Looking to buy a new pistol or two I've done a lot of digging. I've seen the odd complaint about S&W M&P's rusting (the factory owned up to a problem and had it fixed promptly) and nothing that I recall about Glock or Springfield. My buddies back home have P16-40's purchased over the years; the one from Canada runs like a champ, the two after the move to the states had broken extractors. A number of IPSC guys are buying Para's and then upgrading a lot of the components with Caspian parts; they aren't reporting any issues.

I see Para as too much of a risk to spend any money with them. If yours is running, that is truly great, but you are one of the few I've seen with a positive experience over the last 2 years.


----------



## Marauder06 (Jul 16, 2010)

Frank S. said:


> Did you end up doing anything about the sights? They were plastic, weren't they?


 
I think they're actually metal, they just "look" like cheap-POS-plastic sights.  I'm going to buy some better ones once I get settled in up in D.C.


----------



## 8'Duece (Jul 19, 2010)

Freefalling said:


> A few anecdotes that I've read have had Para's CS tell the owner to go buy a new extractor at Brownell's if they don't want to wait 6-8 weeks to have the factory fix it.



Bong !!!


If your not a 1911 super gunsmith then this might be a problem.  Not like you can just buy an extactor and just _drop_ it into place in the slide. 
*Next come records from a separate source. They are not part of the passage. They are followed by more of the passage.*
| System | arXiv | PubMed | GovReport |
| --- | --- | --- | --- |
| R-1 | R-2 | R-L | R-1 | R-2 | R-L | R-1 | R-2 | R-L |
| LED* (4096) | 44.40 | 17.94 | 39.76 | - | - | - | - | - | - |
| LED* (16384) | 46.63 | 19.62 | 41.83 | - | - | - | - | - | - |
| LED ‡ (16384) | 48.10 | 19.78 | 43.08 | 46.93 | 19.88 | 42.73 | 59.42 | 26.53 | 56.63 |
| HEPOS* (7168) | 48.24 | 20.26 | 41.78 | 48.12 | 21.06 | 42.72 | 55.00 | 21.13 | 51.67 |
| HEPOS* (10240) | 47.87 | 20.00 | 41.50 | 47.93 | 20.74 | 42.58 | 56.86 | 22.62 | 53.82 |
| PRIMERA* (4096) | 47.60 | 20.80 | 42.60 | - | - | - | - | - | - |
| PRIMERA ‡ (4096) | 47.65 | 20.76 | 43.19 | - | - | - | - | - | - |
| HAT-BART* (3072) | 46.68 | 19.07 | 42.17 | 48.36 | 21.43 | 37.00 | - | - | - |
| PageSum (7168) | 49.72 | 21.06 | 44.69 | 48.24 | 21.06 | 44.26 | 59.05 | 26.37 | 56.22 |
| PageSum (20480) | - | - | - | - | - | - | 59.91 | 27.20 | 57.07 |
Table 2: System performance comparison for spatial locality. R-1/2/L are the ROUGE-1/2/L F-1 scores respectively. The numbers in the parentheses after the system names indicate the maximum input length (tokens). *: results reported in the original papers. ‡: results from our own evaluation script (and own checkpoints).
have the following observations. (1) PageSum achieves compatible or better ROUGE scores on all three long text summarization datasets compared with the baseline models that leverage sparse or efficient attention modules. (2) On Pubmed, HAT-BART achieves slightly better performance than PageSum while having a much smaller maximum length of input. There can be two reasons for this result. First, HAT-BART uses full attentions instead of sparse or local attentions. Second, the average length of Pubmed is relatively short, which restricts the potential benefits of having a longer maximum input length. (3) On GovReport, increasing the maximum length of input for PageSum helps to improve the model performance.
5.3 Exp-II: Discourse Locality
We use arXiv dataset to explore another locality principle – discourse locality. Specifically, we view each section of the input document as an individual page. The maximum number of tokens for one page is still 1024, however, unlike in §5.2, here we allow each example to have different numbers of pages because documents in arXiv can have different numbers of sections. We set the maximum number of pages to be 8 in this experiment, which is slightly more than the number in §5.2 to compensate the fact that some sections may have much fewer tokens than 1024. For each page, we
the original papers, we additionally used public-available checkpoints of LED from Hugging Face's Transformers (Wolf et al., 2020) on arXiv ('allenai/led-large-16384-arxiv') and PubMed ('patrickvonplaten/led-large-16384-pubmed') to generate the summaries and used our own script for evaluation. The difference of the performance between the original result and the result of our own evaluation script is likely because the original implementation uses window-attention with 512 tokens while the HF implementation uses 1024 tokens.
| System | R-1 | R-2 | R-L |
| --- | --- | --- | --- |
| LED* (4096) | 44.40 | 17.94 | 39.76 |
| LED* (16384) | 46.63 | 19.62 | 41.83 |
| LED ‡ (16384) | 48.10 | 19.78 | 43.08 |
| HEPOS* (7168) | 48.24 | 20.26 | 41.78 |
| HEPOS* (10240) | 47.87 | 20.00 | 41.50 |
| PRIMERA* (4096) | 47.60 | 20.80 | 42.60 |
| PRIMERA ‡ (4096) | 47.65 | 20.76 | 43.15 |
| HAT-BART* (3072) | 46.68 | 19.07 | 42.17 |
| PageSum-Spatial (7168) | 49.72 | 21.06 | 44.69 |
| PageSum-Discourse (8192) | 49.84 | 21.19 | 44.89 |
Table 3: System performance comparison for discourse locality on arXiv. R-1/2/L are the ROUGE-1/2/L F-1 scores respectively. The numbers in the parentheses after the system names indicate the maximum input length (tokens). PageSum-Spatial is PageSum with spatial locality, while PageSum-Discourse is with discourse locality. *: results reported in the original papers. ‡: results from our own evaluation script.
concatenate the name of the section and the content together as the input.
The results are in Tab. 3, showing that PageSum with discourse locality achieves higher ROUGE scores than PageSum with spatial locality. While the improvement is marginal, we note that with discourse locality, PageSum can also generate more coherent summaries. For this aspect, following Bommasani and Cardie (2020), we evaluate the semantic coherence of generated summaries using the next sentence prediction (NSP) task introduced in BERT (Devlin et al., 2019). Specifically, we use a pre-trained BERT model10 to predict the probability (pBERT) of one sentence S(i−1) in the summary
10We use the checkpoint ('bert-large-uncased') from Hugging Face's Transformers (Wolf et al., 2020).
Fitting and tuning an extractor is best left to a competent gunsmith.  I've taken them out before, but I've never attempted to try to tune it, which involves actually slightly bending the extractor at the rear.  I've seen it done, but not in my hammer happy hands. 

That's a no-go from Para.


----------



## Teufel (Jul 19, 2010)

I appreciate all the input guys, I didn't know all the drama behind Para, explains why they are so much cheaper.


----------



## CBTech (Jul 19, 2010)

My unit is getting Sig Sauer pistols. It is quite a bit cheaper than MSRP and you get the engraving to boot. I don't have a link but a google of Sig Sauer Commemorative Pistol Program should get you there. The guys name is Rado Szvlinsky (or something close). There shouldn't be too many dudes at Sig named Rado so if you call and ask for him you should be GTG that way as well. We were looking at the Tactical 1911's but decided on another semi-auto.


----------



## Viking_Sauce (Jul 28, 2010)

My unit ended up doing Sigs, they ended up running a pretty decent deal. **Edit** Duh, What CBTech said**


----------